2007/11/29

Les cheveux blancs du sommeil

Un jour où j’avais particulièrement besoin de changer d’air, je me suis précipité chez la coiffeuse. N’allez pas croire que c’est le genre de folie que je fais souvent. Ça n’est arrivé qu’une fois, et c’était cette fois-là.

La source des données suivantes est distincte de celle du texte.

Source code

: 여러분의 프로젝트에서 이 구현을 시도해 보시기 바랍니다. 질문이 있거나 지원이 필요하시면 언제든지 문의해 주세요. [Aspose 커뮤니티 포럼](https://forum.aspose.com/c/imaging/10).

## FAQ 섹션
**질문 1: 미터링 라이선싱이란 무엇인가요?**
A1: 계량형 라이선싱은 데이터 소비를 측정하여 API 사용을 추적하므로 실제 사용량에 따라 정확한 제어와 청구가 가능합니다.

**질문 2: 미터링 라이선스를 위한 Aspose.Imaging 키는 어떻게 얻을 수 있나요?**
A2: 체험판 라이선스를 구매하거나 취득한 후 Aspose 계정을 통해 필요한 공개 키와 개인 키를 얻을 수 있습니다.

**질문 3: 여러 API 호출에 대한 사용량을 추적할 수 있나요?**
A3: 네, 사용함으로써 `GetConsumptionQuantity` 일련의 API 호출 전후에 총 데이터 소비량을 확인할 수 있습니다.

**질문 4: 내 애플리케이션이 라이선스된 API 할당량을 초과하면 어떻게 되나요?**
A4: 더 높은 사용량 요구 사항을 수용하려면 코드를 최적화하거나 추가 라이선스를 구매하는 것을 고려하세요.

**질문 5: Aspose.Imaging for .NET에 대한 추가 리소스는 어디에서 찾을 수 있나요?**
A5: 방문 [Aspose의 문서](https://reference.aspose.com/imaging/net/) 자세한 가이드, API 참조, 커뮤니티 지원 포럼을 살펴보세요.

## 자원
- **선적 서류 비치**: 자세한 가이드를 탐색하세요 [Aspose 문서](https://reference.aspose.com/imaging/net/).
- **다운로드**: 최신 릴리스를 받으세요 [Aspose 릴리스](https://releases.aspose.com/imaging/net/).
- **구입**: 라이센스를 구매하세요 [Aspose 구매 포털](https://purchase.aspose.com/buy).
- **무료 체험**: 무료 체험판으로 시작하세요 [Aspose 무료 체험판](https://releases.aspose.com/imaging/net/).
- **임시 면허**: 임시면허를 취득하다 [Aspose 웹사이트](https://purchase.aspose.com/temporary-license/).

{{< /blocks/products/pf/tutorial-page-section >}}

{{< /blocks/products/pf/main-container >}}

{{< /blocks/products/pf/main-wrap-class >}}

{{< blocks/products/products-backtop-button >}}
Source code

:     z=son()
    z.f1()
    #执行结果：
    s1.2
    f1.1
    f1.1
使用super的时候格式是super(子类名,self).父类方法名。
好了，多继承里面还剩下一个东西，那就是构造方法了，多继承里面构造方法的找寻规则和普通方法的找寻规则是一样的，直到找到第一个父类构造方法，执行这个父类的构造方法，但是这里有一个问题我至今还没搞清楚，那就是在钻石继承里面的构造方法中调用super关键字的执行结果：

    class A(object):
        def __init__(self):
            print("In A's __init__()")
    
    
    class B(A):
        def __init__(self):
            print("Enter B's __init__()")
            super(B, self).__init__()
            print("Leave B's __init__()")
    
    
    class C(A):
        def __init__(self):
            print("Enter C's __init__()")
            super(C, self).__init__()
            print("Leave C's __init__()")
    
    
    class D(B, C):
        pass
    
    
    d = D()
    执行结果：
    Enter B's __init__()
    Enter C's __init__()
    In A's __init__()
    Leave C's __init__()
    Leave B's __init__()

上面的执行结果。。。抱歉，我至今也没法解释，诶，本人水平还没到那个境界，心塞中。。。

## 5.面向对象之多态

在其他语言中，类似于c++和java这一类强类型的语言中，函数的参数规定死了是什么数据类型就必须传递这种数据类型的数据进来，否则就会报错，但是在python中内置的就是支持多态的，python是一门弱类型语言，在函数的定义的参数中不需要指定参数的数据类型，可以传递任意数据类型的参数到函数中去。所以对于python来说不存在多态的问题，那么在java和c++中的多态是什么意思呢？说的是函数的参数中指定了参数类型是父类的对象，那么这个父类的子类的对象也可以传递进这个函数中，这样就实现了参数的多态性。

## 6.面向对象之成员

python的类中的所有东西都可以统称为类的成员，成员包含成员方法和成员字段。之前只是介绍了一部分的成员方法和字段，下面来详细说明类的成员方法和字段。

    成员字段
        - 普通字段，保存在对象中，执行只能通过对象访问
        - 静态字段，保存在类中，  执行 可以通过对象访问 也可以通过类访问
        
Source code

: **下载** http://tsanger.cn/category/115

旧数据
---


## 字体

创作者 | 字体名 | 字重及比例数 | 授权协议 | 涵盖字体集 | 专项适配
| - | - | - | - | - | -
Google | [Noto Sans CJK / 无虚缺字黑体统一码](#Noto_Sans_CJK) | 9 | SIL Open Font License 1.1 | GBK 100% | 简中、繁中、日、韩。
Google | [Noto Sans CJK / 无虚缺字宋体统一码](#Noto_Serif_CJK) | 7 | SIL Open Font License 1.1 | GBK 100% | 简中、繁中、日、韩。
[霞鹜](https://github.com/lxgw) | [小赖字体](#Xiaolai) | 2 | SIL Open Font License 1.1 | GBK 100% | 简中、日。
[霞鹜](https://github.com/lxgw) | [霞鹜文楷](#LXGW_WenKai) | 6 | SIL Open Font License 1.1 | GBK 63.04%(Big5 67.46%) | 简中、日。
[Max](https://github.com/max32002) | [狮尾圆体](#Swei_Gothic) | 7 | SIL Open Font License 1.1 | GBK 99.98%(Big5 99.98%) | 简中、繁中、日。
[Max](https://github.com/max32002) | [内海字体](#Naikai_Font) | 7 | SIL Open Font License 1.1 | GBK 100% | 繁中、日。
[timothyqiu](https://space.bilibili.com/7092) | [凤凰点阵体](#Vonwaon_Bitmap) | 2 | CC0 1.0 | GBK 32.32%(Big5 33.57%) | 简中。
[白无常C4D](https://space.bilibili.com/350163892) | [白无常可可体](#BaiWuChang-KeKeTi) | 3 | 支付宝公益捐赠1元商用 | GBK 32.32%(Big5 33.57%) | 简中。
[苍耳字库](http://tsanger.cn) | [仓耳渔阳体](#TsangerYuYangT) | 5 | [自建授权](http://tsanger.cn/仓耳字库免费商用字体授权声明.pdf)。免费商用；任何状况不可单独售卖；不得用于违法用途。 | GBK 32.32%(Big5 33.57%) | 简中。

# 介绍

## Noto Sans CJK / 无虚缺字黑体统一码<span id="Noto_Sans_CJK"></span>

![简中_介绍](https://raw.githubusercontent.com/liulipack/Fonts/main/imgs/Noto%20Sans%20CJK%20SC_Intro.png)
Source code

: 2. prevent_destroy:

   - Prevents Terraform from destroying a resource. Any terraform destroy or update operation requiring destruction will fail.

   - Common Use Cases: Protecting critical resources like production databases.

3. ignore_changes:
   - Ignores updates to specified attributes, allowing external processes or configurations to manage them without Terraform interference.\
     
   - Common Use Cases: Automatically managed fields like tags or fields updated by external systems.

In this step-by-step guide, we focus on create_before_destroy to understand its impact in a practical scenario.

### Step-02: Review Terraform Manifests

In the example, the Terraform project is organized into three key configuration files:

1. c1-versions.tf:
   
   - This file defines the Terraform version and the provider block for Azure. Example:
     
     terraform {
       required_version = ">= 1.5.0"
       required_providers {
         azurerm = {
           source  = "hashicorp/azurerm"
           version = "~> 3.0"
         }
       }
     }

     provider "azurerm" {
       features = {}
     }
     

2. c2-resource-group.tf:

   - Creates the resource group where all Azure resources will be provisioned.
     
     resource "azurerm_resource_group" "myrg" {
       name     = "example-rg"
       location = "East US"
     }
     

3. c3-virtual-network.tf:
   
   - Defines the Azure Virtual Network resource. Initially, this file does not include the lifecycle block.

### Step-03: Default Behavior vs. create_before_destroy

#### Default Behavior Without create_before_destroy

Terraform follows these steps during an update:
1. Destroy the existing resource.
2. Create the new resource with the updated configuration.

J’étais donc chez la coiffeuse et je prenais malin plaisir à regarder les ciseaux couper avec tant d’aisance des pans entiers de ma chevelure (déjà courte, à l’époque). C’était comme passer un linge humide sur une surface très sale et de voir que ça part tout seul et d’en jouir, ou encore de sourire en passant l’aspirateur dans un tas de poussière et de voir encore une fois que c’est facile, efficace, et d’en jouir. Oui, j’étais comme ça devant mes cheveux qui raccourcissaient à vue d’œil. C’était facile, ça se faisait tout seul. Et au pied de la chaise s’amoncelait des retailles qu’il serait si facile de balayer qu’on ne pouvait que sourire en y pensant. J’allais partager toutes ces merveilleuses pensées avec la coiffeuse et lui dire à quel point cela sauvait une journée jusque là ennuyante et pénible, lorsqu’elle s’est exclamée : « Ah? Il y a un cheveu gris! »

Mon premier cheveu gris. Le premier signe de ma longue décrépitude jusqu’à la mort. La preuve, s’il en fallait une, que j’allais mourir. J'étais là pour me changer les idées et c'était le moment que choisissait la fatalité pour venir me hanter. En rentrant chez moi, j'ai cherché longtemps le maudit cheveux à travers le miroir. Puis je suis allé me coucher, pour mettre un terme à cette sale journée.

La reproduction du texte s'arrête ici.